» Listed entries
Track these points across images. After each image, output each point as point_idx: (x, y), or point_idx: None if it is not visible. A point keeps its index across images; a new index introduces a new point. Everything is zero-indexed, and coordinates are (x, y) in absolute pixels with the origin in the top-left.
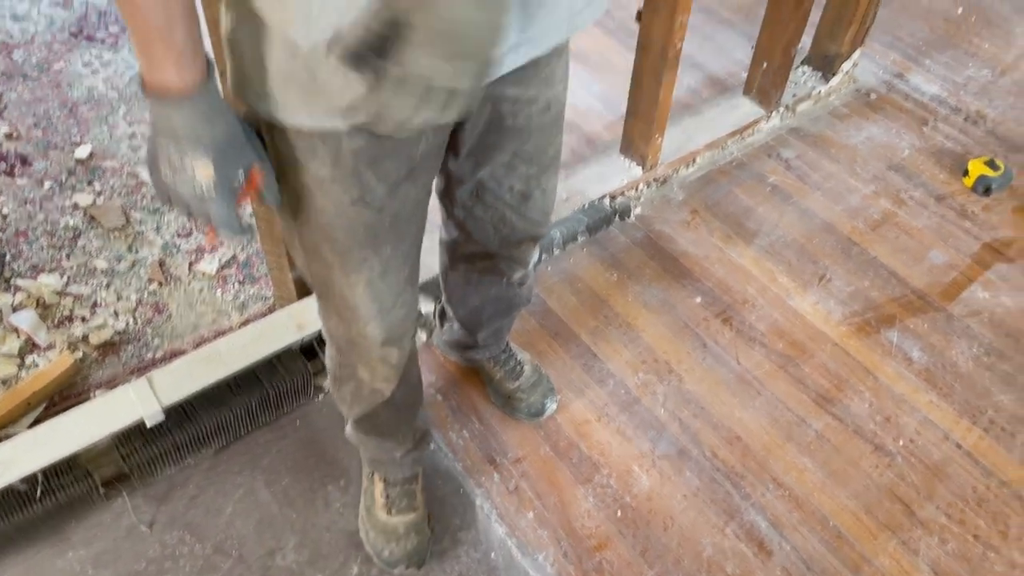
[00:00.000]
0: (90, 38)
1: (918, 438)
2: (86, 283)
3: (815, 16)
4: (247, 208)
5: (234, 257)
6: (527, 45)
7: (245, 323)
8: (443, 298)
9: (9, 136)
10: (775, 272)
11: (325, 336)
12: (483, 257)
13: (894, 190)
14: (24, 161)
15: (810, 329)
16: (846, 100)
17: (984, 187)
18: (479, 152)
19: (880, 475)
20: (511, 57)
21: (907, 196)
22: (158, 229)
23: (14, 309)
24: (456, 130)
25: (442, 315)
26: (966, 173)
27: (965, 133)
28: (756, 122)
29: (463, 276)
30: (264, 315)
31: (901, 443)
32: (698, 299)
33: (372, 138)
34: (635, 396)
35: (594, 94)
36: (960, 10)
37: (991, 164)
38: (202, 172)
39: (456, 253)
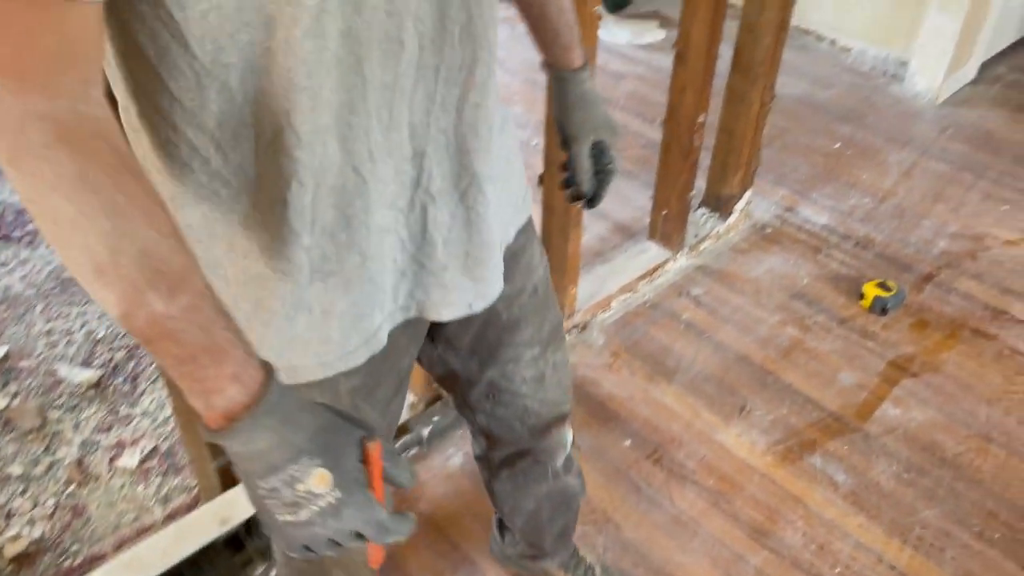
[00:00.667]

» Work instruction
Leaving the pictures aside, repeat the data above exactly.

» Problem solution
Track these points across images. After each image, output each point as point_idx: (x, y), or point_idx: None if it is not visible. A point keeps its index across images; a new index introduces a new point. Everything is zero-indexed, and coordinates are (x, y) in absolute pixels with the origin in the top-left.
[00:00.000]
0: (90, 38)
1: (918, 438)
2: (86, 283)
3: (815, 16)
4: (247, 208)
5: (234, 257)
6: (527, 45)
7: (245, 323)
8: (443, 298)
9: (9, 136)
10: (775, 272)
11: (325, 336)
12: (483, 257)
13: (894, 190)
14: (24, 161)
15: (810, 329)
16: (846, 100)
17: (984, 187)
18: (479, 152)
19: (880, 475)
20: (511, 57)
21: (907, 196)
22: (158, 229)
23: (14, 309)
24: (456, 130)
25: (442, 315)
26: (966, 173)
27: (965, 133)
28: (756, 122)
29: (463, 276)
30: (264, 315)
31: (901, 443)
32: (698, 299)
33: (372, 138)
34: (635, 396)
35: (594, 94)
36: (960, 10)
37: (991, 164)
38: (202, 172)
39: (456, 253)
[00:00.667]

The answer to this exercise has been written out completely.